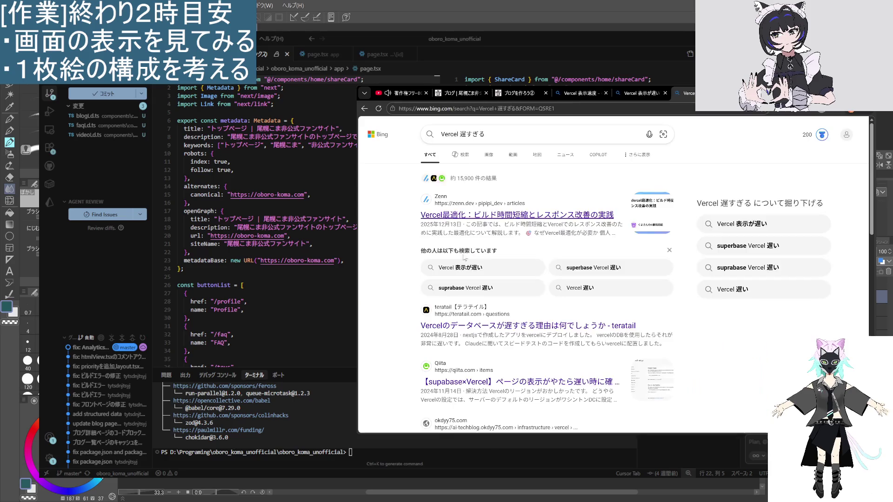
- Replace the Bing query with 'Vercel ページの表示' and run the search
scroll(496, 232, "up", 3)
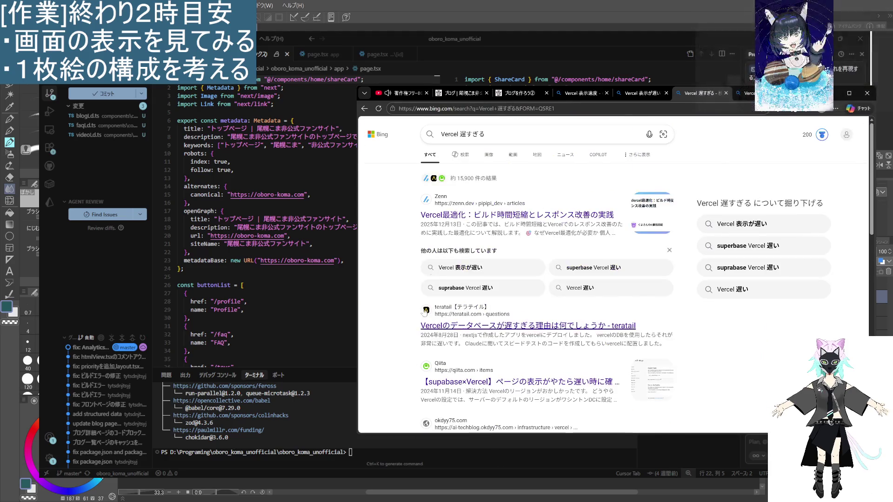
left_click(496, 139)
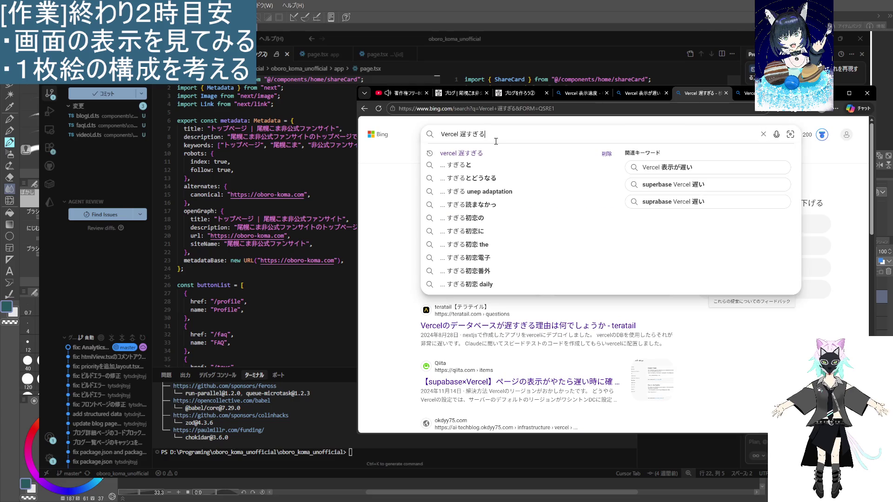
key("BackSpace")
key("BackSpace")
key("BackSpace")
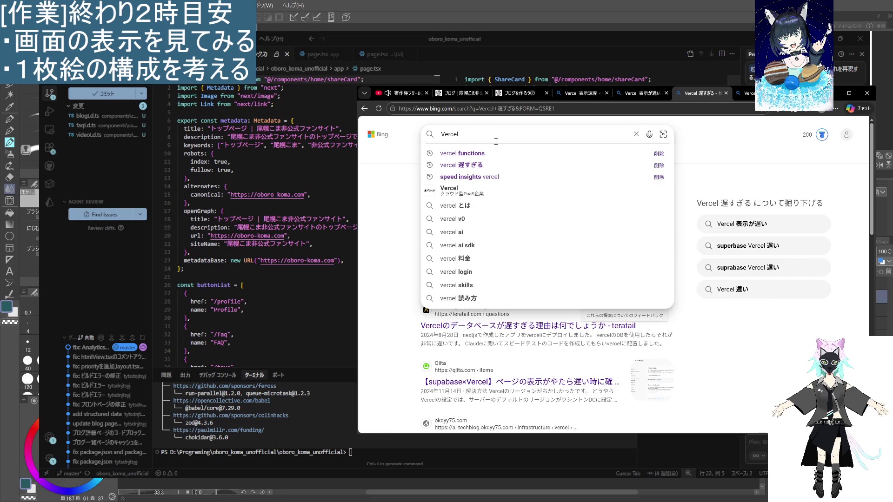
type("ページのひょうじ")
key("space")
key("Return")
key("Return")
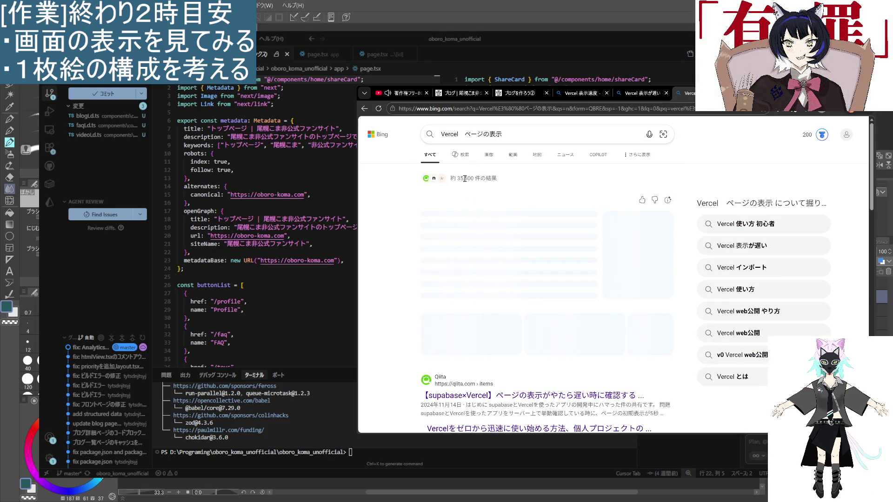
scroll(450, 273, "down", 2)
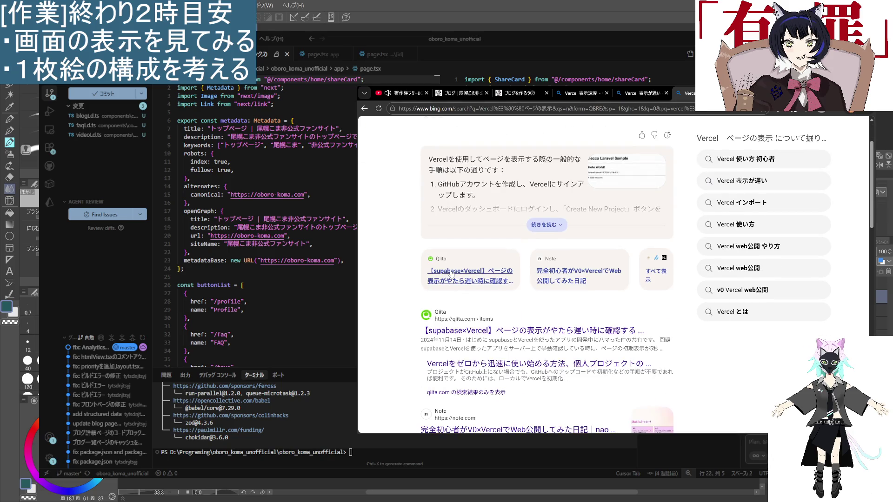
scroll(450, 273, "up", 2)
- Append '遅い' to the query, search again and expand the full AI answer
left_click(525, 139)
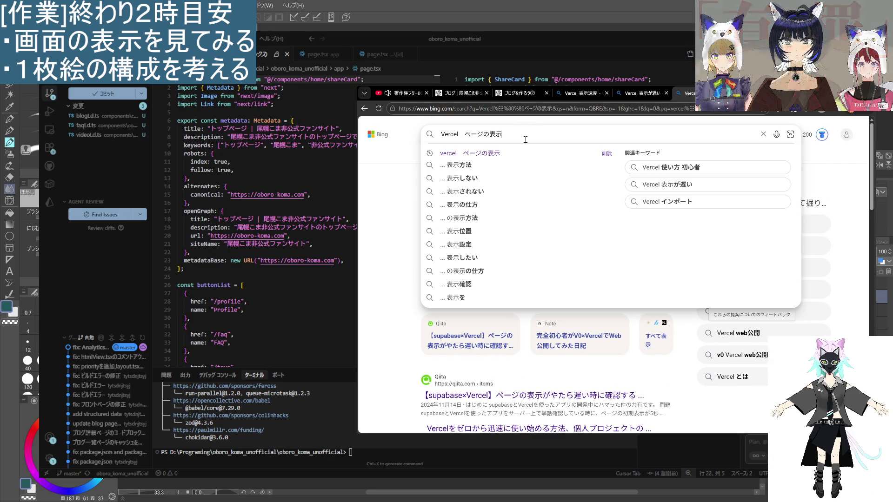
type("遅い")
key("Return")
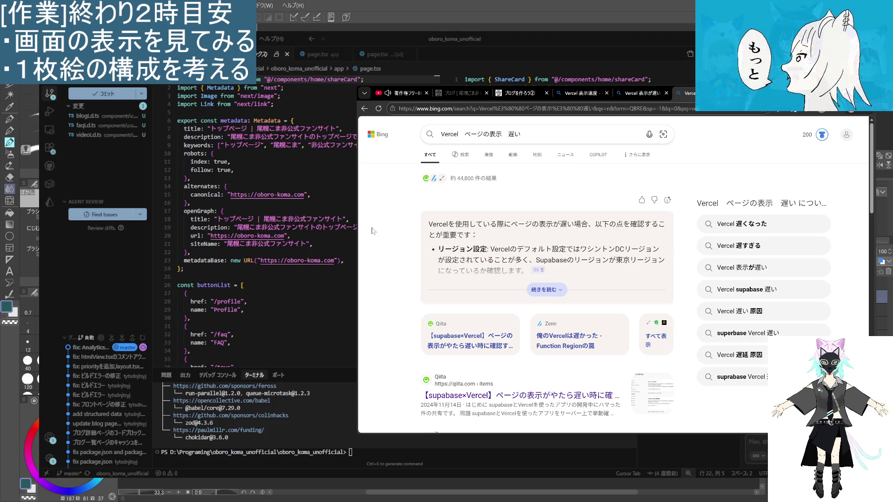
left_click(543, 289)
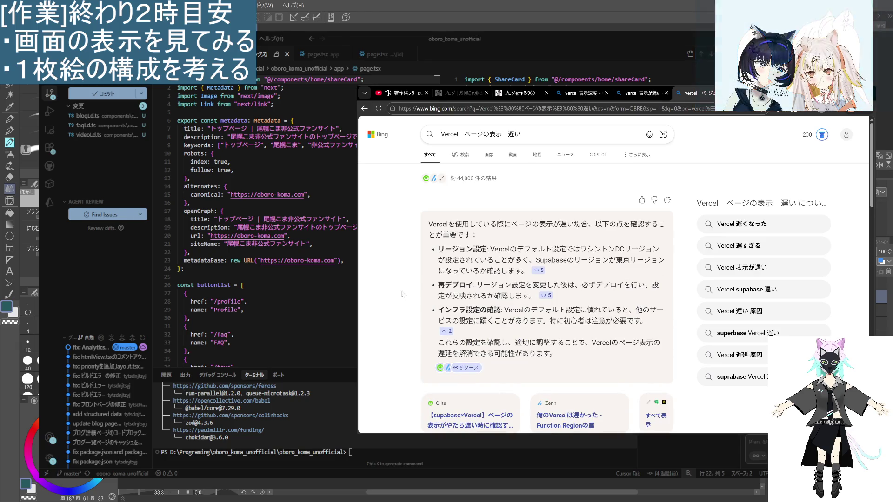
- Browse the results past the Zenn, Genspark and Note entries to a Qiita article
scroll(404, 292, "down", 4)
..............................
Everything in the entries except the pictures should be returned exactly as given.

- Replace the Bing query with 'Vercel ページの表示' and run the search
scroll(496, 232, "up", 3)
left_click(496, 139)
key("BackSpace")
key("BackSpace")
key("BackSpace")
type("ページのひょうじ")
key("space")
key("Return")
key("Return")
scroll(450, 273, "down", 2)
scroll(450, 273, "up", 2)
- Append '遅い' to the query, search again and expand the full AI answer
left_click(525, 139)
type("遅い")
key("Return")
left_click(543, 289)
- Browse the results past the Zenn, Genspark and Note entries to a Qiita article
scroll(404, 292, "down", 4)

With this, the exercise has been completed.